Par Sylvain Theux, gérant du family office Holding Fortune et président de l’Appifi

Assez largement méconnue par la profession, la fiducie gestion apparaît comme un nouvel outil à disposition des professionnels du patrimoine pour accompagner les clients dans l’administration de leur patrimoine. En tant que tiers protecteur, le CGP s’ouvre une nouvelle source de rémunération récurrente sous forme d’honoraires.

Le chiffre d’affaires d’un cabinet traditionnel de conseil en gestion de patrimoine se répartit entre les revenus de son activité de courtier en assurance-vie, qui représente 60 % de ses recettes, l’activité CIF (20 %), le conseil en ingénierie patrimonial (5 %), le solde se répartissant entre l’immobilier, le crédit, la prévoyance et autre.

Son activité dépend principalement de la collecte et du maintien des encours financiers qu’il conseille, que cette épargne soit investie sur des portefeuilles titres ou des contrats d’assurance-vie. En effet, sa rémunération est prélevée sur les frais appliqués à ces différents produits d’épargne. Cette source de revenus est d’autant plus stratégique qu’elle est récurrente, son versement étant calqué sur celui du prélèvement effectué par les établissements promoteurs de produits.

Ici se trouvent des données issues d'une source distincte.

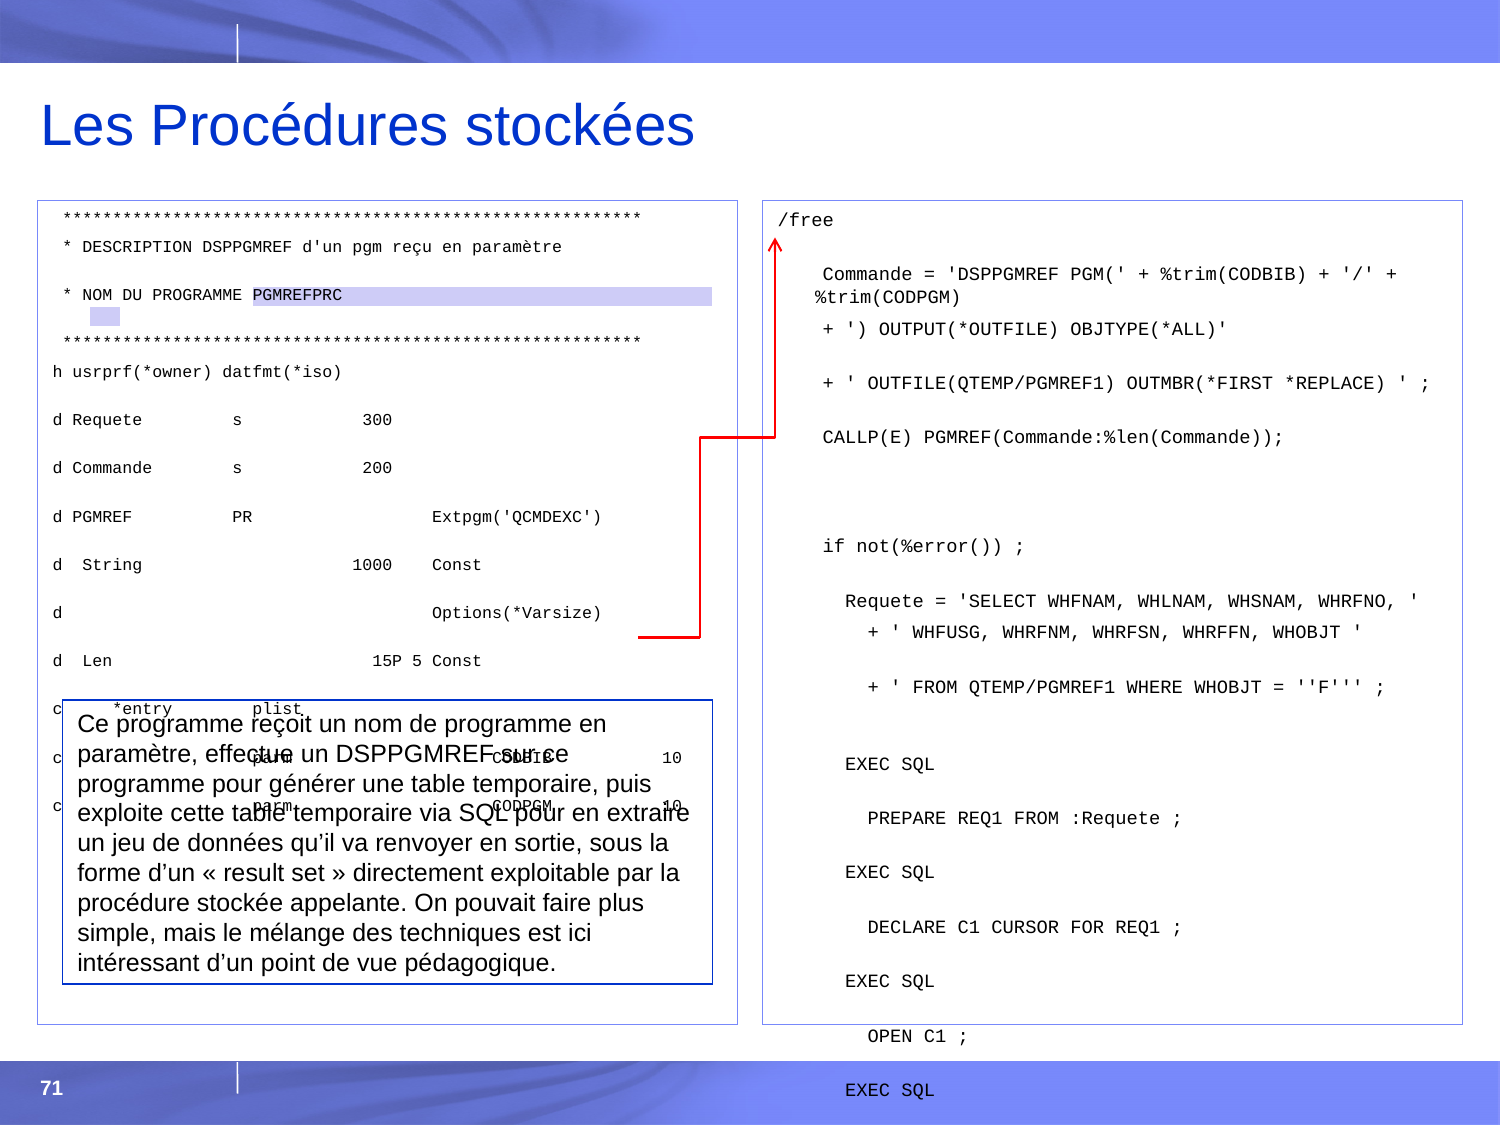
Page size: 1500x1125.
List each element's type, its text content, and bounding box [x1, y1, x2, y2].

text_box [537, 399, 938, 476]
list ********************************************************** * DESCRIPTION DSPPGMREF d'un pgm reçu en paramètre * NOM DU PROGRAMME PGMREFPRC ********************************************************** h usrprf(*owner) datfmt(*iso) d Requete s 300 d Commande s 200 d PGMREF PR Extpgm('QCMDEXC') d String 1000 Const d Options(*Varsize) d Len 15P 5 Const c *entry plist c parm CODBIB 10 c parm CODPGM 10 [37, 200, 738, 1025]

Hausse des frais fixes chez les CGP

Il est facile d’imaginer la crainte qu’a pu provoquer le risque de voir disparaître la capacité de percevoir ces rétrocessions lorsque le législateur européen s’est proposé de les interdire au profit d’honoraires que le conseiller serait allé négocier auprès de chacun de ses clients. Si cette interdiction des rétrocessions n’a pas (encore ?) vu le jour, la réglementation permettant la perception des commissions s’est considérablement alourdie. Le conseiller doit dorénavant justifier de la qualité de son service aussi bien par la connaissance de son client, l’information qu’il lui donne et les fonctions de quasi-police qu’il s’est vu déléguer dans le cadre de la lutte anti-blanchiment.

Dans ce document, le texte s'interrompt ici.